* GIVEN DATA:
==================================================

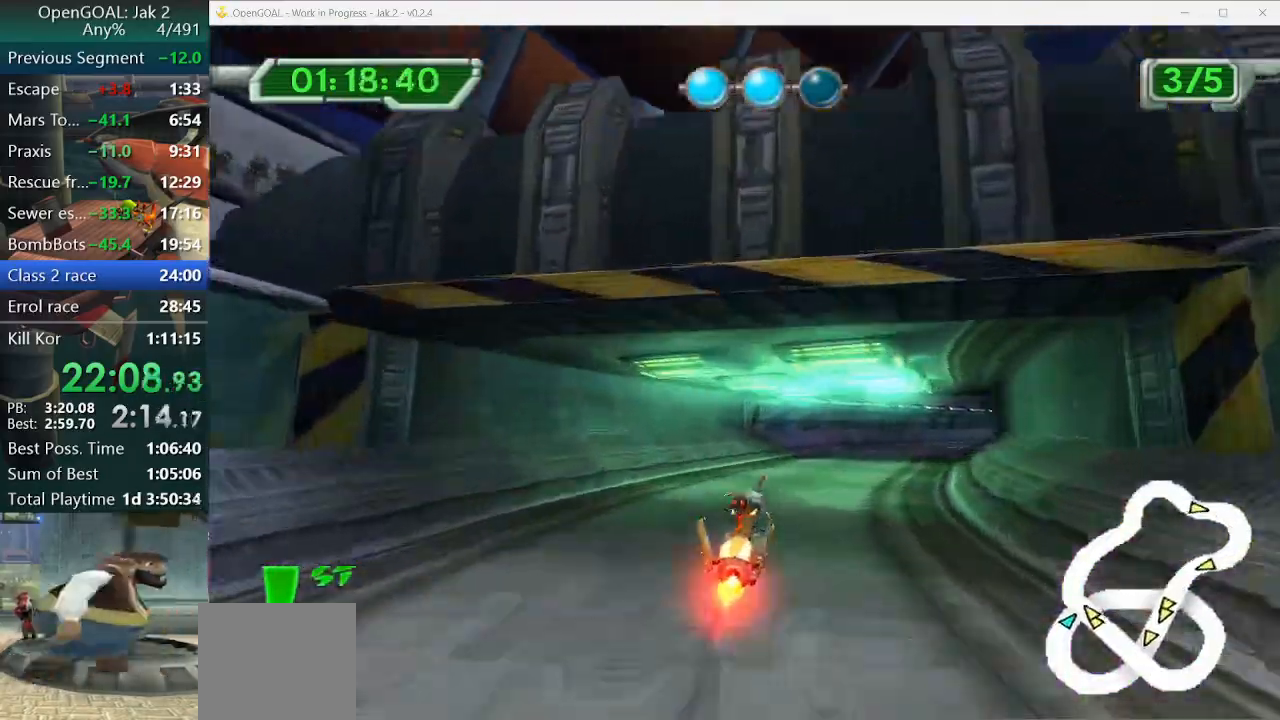
{"buttons": ["CROSS"], "left_stick": "right", "right_stick": "center", "events": [[167, "left_stick", "center"], [267, "left_stick", "up-right"], [333, "left_stick", "right"]]}
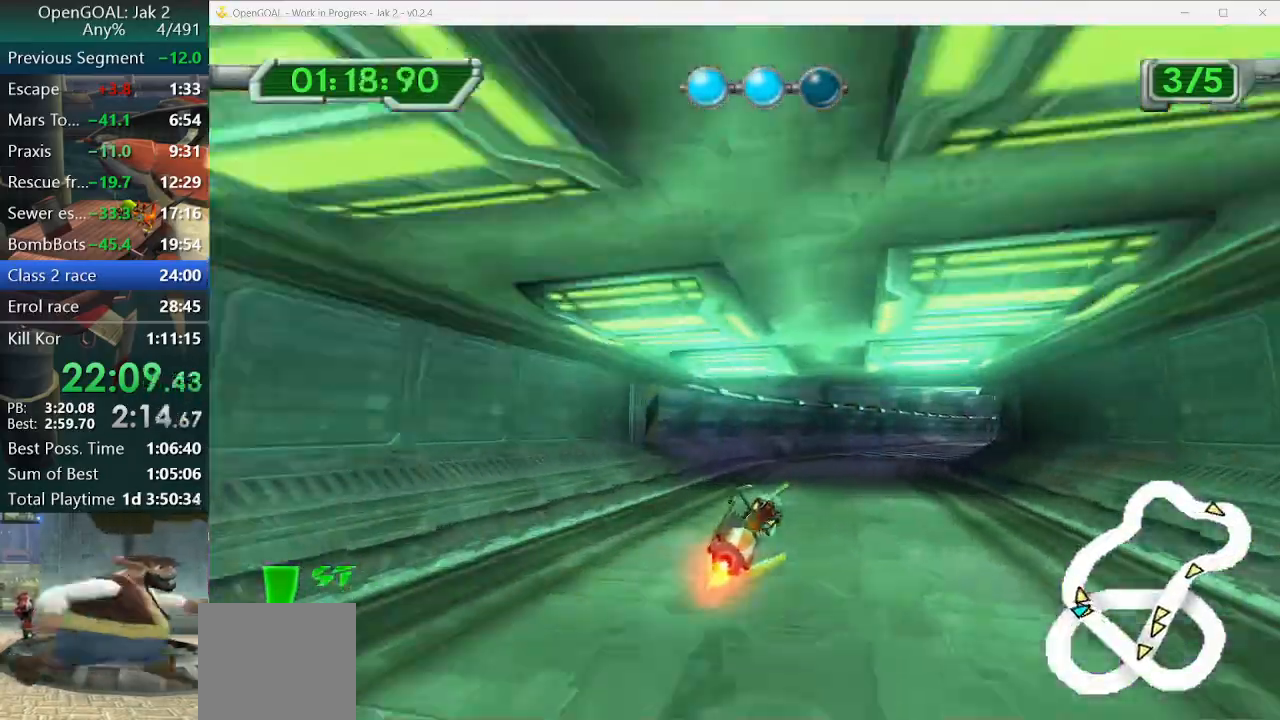
{"buttons": ["CROSS"], "left_stick": "right", "right_stick": "center", "events": [[267, "CIRCLE", "down"], [500, "CIRCLE", "up"]]}
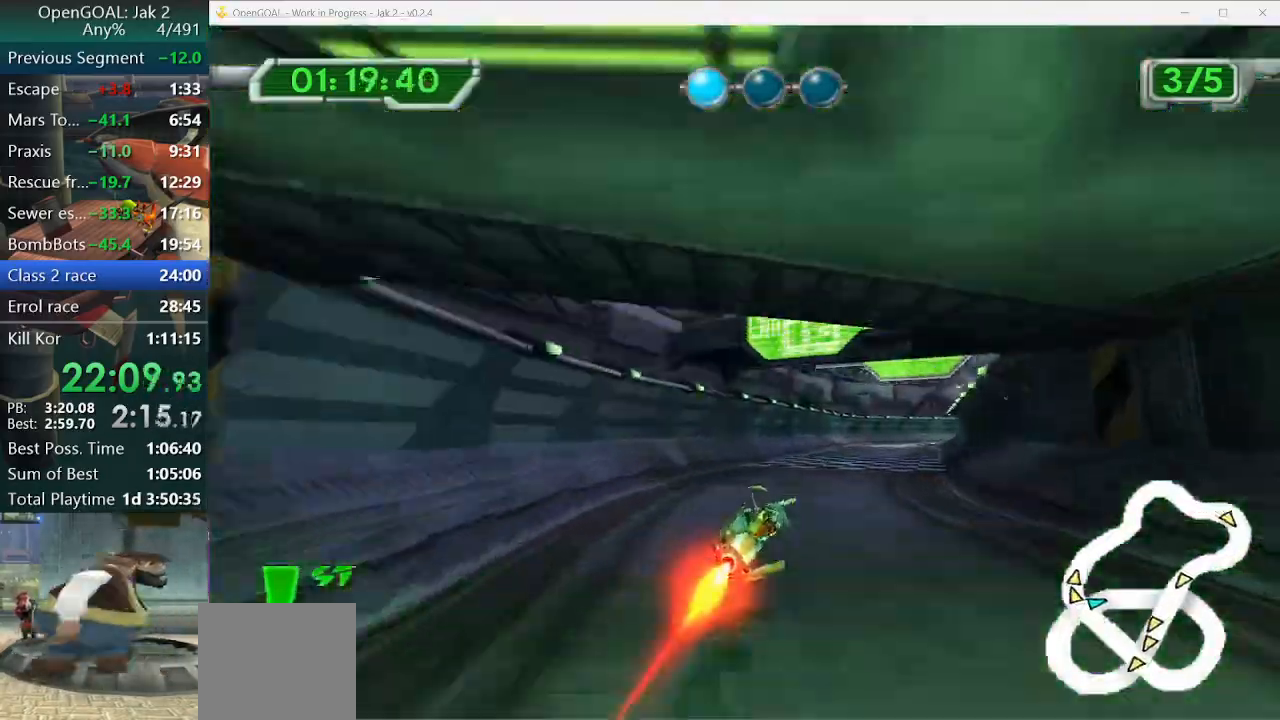
{"buttons": ["CROSS"], "left_stick": "right", "right_stick": "center"}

==================================================

Should a line in the material contain "events", copy it.

{"buttons": ["CROSS"], "left_stick": "right", "right_stick": "center", "events": [[167, "left_stick", "center"], [267, "left_stick", "up-right"], [333, "left_stick", "right"]]}
{"buttons": ["CROSS"], "left_stick": "right", "right_stick": "center", "events": [[267, "CIRCLE", "down"], [500, "CIRCLE", "up"]]}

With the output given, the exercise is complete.